**Data listing**:
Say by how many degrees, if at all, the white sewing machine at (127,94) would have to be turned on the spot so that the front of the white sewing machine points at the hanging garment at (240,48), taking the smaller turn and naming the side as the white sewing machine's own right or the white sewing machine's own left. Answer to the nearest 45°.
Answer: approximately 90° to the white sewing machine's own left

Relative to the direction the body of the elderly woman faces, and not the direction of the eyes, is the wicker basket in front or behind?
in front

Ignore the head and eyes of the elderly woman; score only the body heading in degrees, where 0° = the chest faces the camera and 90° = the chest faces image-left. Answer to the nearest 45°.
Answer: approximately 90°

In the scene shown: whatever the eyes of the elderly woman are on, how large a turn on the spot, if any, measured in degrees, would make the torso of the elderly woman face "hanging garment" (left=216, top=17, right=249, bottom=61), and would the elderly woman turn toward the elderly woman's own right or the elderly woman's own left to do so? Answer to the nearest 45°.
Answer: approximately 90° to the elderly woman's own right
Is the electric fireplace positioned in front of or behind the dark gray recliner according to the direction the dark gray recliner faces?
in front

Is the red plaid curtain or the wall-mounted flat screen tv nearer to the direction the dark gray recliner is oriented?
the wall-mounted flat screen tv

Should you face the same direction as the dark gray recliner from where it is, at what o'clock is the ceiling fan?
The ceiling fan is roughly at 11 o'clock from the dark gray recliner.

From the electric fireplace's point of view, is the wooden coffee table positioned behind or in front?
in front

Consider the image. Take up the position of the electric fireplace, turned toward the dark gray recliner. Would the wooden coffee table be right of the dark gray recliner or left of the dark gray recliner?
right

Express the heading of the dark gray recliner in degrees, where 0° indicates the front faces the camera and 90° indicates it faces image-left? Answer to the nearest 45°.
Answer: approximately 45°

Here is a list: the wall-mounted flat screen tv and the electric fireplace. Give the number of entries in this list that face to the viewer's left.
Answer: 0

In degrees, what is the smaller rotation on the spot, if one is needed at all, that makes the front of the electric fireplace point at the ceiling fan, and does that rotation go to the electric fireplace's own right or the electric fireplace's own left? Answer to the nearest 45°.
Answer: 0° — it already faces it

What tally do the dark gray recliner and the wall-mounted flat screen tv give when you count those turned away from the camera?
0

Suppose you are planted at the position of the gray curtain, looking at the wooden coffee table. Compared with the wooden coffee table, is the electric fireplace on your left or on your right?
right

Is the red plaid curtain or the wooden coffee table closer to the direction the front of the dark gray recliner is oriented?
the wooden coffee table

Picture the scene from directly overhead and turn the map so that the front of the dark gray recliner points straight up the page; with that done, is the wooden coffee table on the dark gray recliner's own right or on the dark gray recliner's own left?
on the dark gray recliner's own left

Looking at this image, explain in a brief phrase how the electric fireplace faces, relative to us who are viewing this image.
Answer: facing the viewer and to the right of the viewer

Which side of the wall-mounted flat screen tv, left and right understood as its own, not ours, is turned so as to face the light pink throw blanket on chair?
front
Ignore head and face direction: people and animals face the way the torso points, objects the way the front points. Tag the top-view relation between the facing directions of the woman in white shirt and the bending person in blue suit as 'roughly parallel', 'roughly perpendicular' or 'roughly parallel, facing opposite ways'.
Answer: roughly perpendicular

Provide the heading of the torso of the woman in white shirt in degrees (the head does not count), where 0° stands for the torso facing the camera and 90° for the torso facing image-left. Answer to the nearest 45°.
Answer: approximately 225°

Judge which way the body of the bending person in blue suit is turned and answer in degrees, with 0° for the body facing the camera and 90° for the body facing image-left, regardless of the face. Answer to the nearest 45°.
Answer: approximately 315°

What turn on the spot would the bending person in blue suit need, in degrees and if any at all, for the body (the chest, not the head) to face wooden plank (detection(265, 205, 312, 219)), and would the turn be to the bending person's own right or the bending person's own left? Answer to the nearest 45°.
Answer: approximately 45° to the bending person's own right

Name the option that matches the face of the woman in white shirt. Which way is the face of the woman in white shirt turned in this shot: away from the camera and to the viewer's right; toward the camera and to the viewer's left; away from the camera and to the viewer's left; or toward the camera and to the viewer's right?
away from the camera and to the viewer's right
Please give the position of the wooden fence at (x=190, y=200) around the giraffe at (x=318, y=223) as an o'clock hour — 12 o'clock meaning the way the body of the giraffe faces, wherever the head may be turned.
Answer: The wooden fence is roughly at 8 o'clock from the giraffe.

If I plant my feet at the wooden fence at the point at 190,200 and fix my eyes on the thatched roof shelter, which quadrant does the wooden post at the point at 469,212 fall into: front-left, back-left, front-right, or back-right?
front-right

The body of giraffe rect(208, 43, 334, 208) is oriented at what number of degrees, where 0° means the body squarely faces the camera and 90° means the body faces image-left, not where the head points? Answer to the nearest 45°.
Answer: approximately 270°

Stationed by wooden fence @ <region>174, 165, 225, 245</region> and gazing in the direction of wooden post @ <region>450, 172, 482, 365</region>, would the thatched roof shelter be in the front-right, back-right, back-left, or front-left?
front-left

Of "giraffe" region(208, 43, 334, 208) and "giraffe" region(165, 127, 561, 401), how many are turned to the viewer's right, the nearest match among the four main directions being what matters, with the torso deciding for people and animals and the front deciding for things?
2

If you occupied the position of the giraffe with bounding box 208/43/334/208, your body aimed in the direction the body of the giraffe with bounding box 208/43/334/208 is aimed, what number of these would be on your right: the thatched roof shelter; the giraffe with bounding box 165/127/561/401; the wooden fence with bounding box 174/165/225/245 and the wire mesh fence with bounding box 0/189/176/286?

**To do**: Can you write out all the items above again, swapping every "electric fireplace" for "gas fireplace" and leaving everything else unchanged?

**Exercise solution**:
Say by how many degrees, if at all, the white sewing machine at (127,94) would have to be turned on the spot so that the front of the white sewing machine points at the hanging garment at (240,48), taking the smaller turn and naming the side as the white sewing machine's own right or the white sewing machine's own left. Answer to the nearest 45°.
Answer: approximately 90° to the white sewing machine's own left

Relative to the direction the body of the elderly woman faces, and not the direction of the eyes, is the wicker basket in front or behind?
in front

Ignore the head and eyes of the elderly woman; score only the body heading in degrees, where 0° = the chest faces the camera and 90° = the chest faces image-left. Answer to the nearest 45°.
Answer: approximately 90°

In the scene shown: whatever the eyes of the elderly woman are on, how large a turn on the spot, if any, measured in degrees, would make the torso of the elderly woman face "hanging garment" (left=216, top=17, right=249, bottom=61), and would the elderly woman turn toward the elderly woman's own right or the elderly woman's own left to do so? Answer to the nearest 45°.
Answer: approximately 90° to the elderly woman's own right
Is the gas fireplace positioned in front of or behind the dark gray recliner according to the direction the dark gray recliner faces?
in front

Is the red plaid curtain or the wall-mounted flat screen tv nearer to the direction the dark gray recliner is oriented?
the wall-mounted flat screen tv

Should you face the same direction as the dark gray recliner from where it is, at what o'clock is the ceiling fan?
The ceiling fan is roughly at 11 o'clock from the dark gray recliner.

From the gas fireplace's point of view, is the wooden coffee table positioned behind or in front?
in front

Consider the image. Take up the position of the gas fireplace, turned toward the dark gray recliner. Would the wooden coffee table be right of the dark gray recliner or left of the dark gray recliner?
right

Express the heading of the dark gray recliner in degrees, where 0° indicates the front faces the camera and 90° indicates it faces image-left? Answer to the nearest 45°.
Answer: approximately 45°

Here is a list: the wall-mounted flat screen tv and the gas fireplace. Give the number of entries in this list that face to the viewer's left.
Answer: 0

In degrees, what is the smaller rotation on the spot, if one is needed at all, that makes the front of the gas fireplace point at the ceiling fan, and does that rotation go to the gas fireplace's own right or the gas fireplace's own left? Answer to the nearest 45°.
Answer: 0° — it already faces it

What tally do the dark gray recliner and the wall-mounted flat screen tv give when you count those turned away from the camera?
0

Suppose you are planted at the position of the gray curtain, looking at the wooden coffee table. Compared with the wooden coffee table, is the gas fireplace on your left or on your right?
right

Is the red plaid curtain or the wooden coffee table closer to the direction the front of the dark gray recliner is oriented?
the wooden coffee table

Picture the scene from directly overhead and turn the map so that the front of the dark gray recliner points straight up the page; with that done, is the wooden coffee table on the dark gray recliner's own right or on the dark gray recliner's own left?
on the dark gray recliner's own left

Looking at this image, explain in a brief phrase how the gas fireplace faces, relative to us who are viewing this image.
Answer: facing the viewer and to the right of the viewer

Which side of the wall-mounted flat screen tv, left and right understood as its own, not ours, is turned so as to face the light pink throw blanket on chair?
front
Ignore head and face direction: people and animals face the way the torso points, objects the way the front points. Tag the top-view relation between the facing directions of the woman in white shirt and the bending person in blue suit as 'roughly parallel', 'roughly perpendicular' or 'roughly parallel, facing opposite ways'.
Answer: roughly perpendicular

Provide the heading of the torso of the woman in white shirt in degrees (the head does not count), where 0° stands for the torso facing the camera and 90° for the torso facing image-left. Answer to the nearest 45°.
Answer: approximately 225°

Judge which way the body of the bending person in blue suit is turned and answer in degrees, with 0° for the body facing the camera and 90° for the body facing image-left, regardless of the face. Answer to the nearest 45°.
Answer: approximately 315°

What turn on the spot would the bending person in blue suit need, in degrees and if any at all, for the body (the chest, not the head) to face wooden plank (detection(265, 205, 312, 219)), and would the turn be to the bending person's own right or the bending person's own left? Answer to the nearest 45°.
Answer: approximately 45° to the bending person's own right

Name the option that matches the face of the woman in white shirt. Which way is the face of the woman in white shirt turned in this shot: away from the camera and to the viewer's right; toward the camera and to the viewer's left; away from the camera and to the viewer's left; or toward the camera and to the viewer's right?
away from the camera and to the viewer's right
Please give the position of the wooden fence at (x=190, y=200) around the giraffe at (x=318, y=223) as an o'clock hour — 12 o'clock meaning the way the body of the giraffe faces, wherever the head may be turned.
Answer: The wooden fence is roughly at 8 o'clock from the giraffe.

If I plant my feet at the wooden fence at the point at 190,200 and fix my eyes on the thatched roof shelter, which quadrant does the wooden post at the point at 469,212 fall into: front-left, back-left, front-right, or back-right?
front-right

The body of giraffe rect(208, 43, 334, 208) is oriented at what number of degrees, where 0° means the body squarely faces the camera and 90° means the body faces image-left, not where the head points? Answer to the nearest 45°.
Answer: approximately 270°

Stationed by wooden fence @ <region>174, 165, 225, 245</region> and gazing in the direction of wooden post @ <region>450, 172, 482, 365</region>, would the thatched roof shelter be in the front-right, back-right, back-left, or front-left?
front-left

Of "giraffe" region(208, 43, 334, 208) and "giraffe" region(165, 127, 561, 401), how many are turned to the viewer's right, the nearest match among the four main directions being what matters, with the torso deciding for people and animals and the front deciding for things?
2

If you occupied the position of the giraffe with bounding box 208/43/334/208, your body aimed in the direction the body of the giraffe with bounding box 208/43/334/208 is aimed, what number of these would be on your right: the thatched roof shelter; the giraffe with bounding box 165/127/561/401; the wooden fence with bounding box 174/165/225/245 and the wire mesh fence with bounding box 0/189/176/286?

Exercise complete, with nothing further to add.